Tuesday, November 11, 2025

A Prototype?

 About two thirds of the way through The Moviegoer, Walker Percy's narrator is reflecting on how certain encounters are supposed to work, according to fiction:

 Or--do what a hero in a novel would do: he too is a seeker and a pilgrim of sorts and he is just in from Guanajato or Sambuco where he has found the Real Right Thing, or from the East where he apprenticed himself to a wise man and because proficient in the seventh path to the seventh happiness. Yet he does not disdain this world either and when it happens that a maid comes to his bed with a heart full of longing for him, he puts down his book in a good and cheerful spirit and givers her as merry a time as she could possibly wish for. Whereupon, with her dispatched into as sweet a sleep as ever Scarlett enjoyed the morning of Rhett's return, he takes up his book again and is in an instant ten miles high and on the way.

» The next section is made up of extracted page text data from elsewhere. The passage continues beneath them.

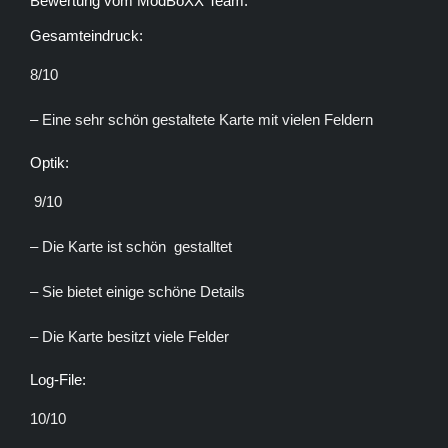
Bewertung vom ModBoXX Team:
Gesamteindruck:
8/10
– Eine sehr schön gestaltete Karte mit vielen Feldern
Optik:
9/10
– Die Karte ist schön gestalltet
– Sie bietet einige schöne Details
– Die Karte besitzt viele Felder
Log-File:
10/10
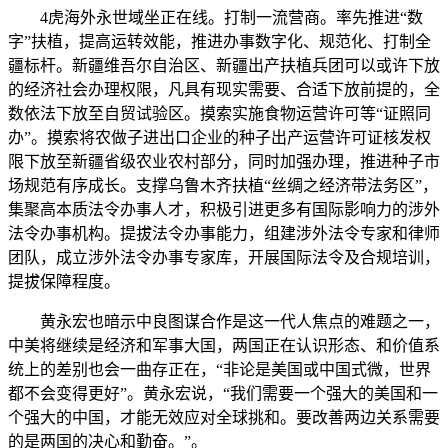
4虎海外永世域坐正在线。打制一流营商。率先推进“数
字”扶植，提高运转效能，推进办事数字化、规范化、打制全
疆标杆。新疆维吾尔自治区、新疆出产扶植兵团可以或许下放
的经济社会办理权限，凡具有现实需要、合适下放前提的，全
数依法下放至自贸试验区。摸索实施食物运营许可等“证照同
办”。摸索将农做子进出口企业的种子出产运营许可证核发权
限下放至新疆省级农业农村部分，同时加强办理，推进种子市
场规范有序成长。支撑乌鲁木齐扶植“丝绸之经济带法务区”，
集聚高本质法令办事人才，积极引进更多有国际影响力的涉外
法令办事机构。提拔法令办事能力，组建涉外法令专家和律师
团队，成立涉外法令办事专家库，开展国际法令及合规培训，
提拔保障程度。
黄永宏也暗示中良图谋合作是这一代人焦点的难题之一，
中美将继续是经济和军事大国，两国正在认识形态、和价值系
统上的差别也会一曲存正在，“非论是美国或中国式微，世界
都不会变得更好”。黄永宏说，“我们需要一个强大的美国和一
个强大的中国，才能无效应对全球挑和。要改善两边关系需要
的是两国的决心和勤奋。”。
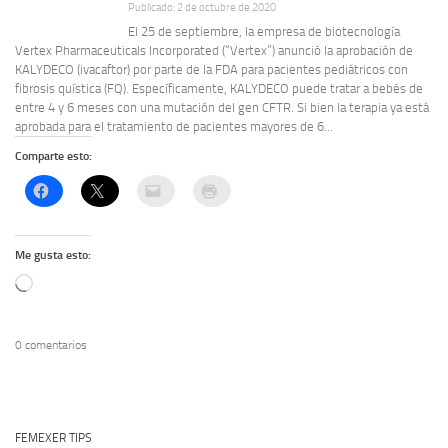
Publicado: 2 de octubre de 2020
El 25 de septiembre, la empresa de biotecnología
Vertex Pharmaceuticals Incorporated (“Vertex”) anunció la aprobación de
KALYDECO (ivacaftor) por parte de la FDA para pacientes pediátricos con
fibrosis quística (FQ). Específicamente, KALYDECO puede tratar a bebés de
entre 4 y 6 meses con una mutación del gen CFTR. Si bien la terapia ya está
aprobada para el tratamiento de pacientes mayores de 6...
Comparte esto:
Me gusta esto:
Cargando...
0 comentarios
FEMEXER TIPS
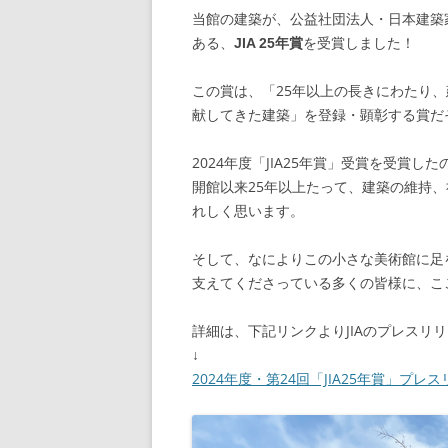
当館の建築が、公益社団法人・日本建築家協会JIA（T
ある、
を受賞しました！
JIA 25年賞
この賞は、「25年以上の長きにわたり
献してきた建築」を登録・顕彰する賞だ
2024年度「JIA25年賞」受賞を受賞
開館以来25年以上たって、建築の維持
れしく思います。
そして、なによりこの小さな美術館に足
支えてくださっている多くの皆様に、こ
詳細は、下記リンクよりJIAのプレスリ
↓
2024年度・第24回「JIA25年賞」プレ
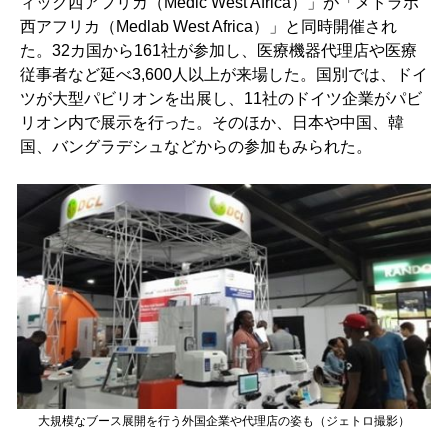
ィック西アフリカ（
Medic West Africa
）」が「メドラボ
西アフリカ（
Medlab West Africa
）」と同時開催され
た。
32
カ国から
161
社が参加し、医療機器代理店や医療
従事者など延べ
3,600
人以上が来場した。国別では、ドイ
ツが大型パビリオンを出展し、
11
社のドイツ企業がパビ
リオン内で展示を行った。そのほか、日本や中国、韓
国、バングラデシュなどからの参加もみられた。
大規模なブース展開を行う外国企業や代理店の姿も（ジェトロ撮影）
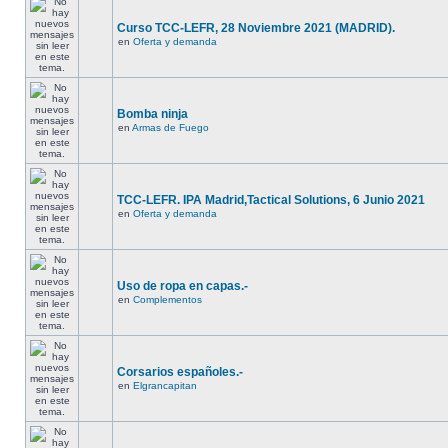
Curso TCC-LEFR, 28 Noviembre 2021 (MADRID).
en
Oferta y demanda
Bomba ninja
en
Armas de Fuego
TCC-LEFR. IPA Madrid,Tactical Solutions, 6 Junio 2021
en
Oferta y demanda
Uso de ropa en capas.-
en
Complementos
Corsarios españoles.-
en
Elgrancapitan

(The movie version. which precedes this, was necessarily tamer sixty-odd years ago.)

Some days ago, in the course of clearance reading, I happened to pick up The Razor's Edge by Somerset Maugham, which in a couple of chapters matches Percy's description well. The Razor's Edge was published in 1944, The Moviegoer in 1961. In the intervening years, I imagine that a lot of lesser writers drew on Maugham.